Sur l’article 700 du Code de procédure civile
Attendu que l’article 700 du Code de procédure civile dispose que le juge condamne la partie tenue aux dépens ou qui perd son procès à payer à l’autre partie la somme qu’il détermine au titre des frais exposés et non compris dans les dépens en tenant compte de l’équité et de la situation économique de la partie condamnée ;
Attendu que la demande de Monsieur [S] [I] au titre de l’article 700 du Code de procédure civile est injustifiée dans la mesure où il perd son procès ;
Qu’en conséquence, il convient de débouter Monsieur [S] [I] de sa prétention relative à l’article 700 du Code de procédure civile.

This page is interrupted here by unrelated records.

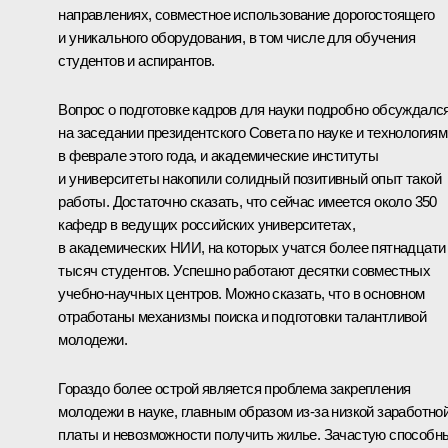
направлениях, совместное использование дорогостоящего
и уникального оборудования, в том числе для обучения
студентов и аспирантов.
Вопрос о подготовке кадров для науки подробно обсуждалс
на заседании президентского Совета по науке и технологиям
в феврале этого года, и академические институты
и университеты накопили солидный позитивный опыт такой
работы. Достаточно сказать, что сейчас имеется около 350
кафедр в ведущих российских университетах,
в академических НИИ, на которых учатся более пятнадцати
тысяч студентов. Успешно работают десятки совместных
учебно-научных центров. Можно сказать, что в основном
отработаны механизмы поиска и подготовки талантливой
молодежи.
Гораздо более острой является проблема закрепления
молодежи в науке, главным образом из‑за низкой заработно
платы и невозможности получить жилье. Зачастую способн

Sur l’exécution provisoire
Attendu que l’article R. 142-10-6 du Code de la sécurité sociale dispose que le tribunal peut ordonner l’exécution provisoire ;
Attendu que rien ne s’oppose à ce que soit ordonné l’exécution provisoire dans ce présent litige d’autant plus que l’exécution provisoire des décisions de première instance est devenue la norme depuis le 01 janvier 2020 ;
Qu’en conséquence, il convient d’ordonner l’exécution provisoire du présent jugement.
PAR CES MOTIFS
Le Pôle Social du tribunal judiciaire de Strasbourg, statuant par décision mise à disposition au greffe, contradictoire et en premier ressort ;
DÉCLARE recevable l’opposition à contrainte formée par Monsieur [S] [I] ;
DÉBOUTE Monsieur [S] [I] de son opposition à contrainte ;
VALIDE la contrainte émise par l'[13] à l’encontre de Monsieur [S] [I] le 28 février 2023 pour un montant actualisé de 15.434 euros ;
RAPPELLE que la contrainte émise par l'[13] à l’encontre de Monsieur [S] [I] le 28 février 2023 pour un montant actualisé de 15.434 euros retrouve sa pleine force exécutoire ;
CONDAMNE Monsieur [S] [I] à payer à l'[13] cette contrainte émise le 28 février 2023 pour un montant actualisé de 15.434 euros (quinze mille quatre cent trente-quatre euros) ainsi que les frais de Commissaire de justice afférents ;
DÉBOUTE Monsieur [S] [I] de sa prétention relative à l’indemnisation d’une faute commise par l’organisme de recouvrement ;
DÉBOUTE Monsieur [S] [I] de sa prétention relative à l’octroi de délais de paiement ;
CONDAMNE Monsieur [S] [I] aux entiers dépens ;
DÉBOUTE Monsieur [S] [I] de sa prétention relative à l’article 700 du Code de procédure civile ;
REJETTE toute demande plus ample ou contraire ;
ORDONNE l’exécution provisoire du présent jugement.
Ainsi jugé et mis à disposition au greffe du tribunal le 21 mai 2025, et signé par le président et la greffière.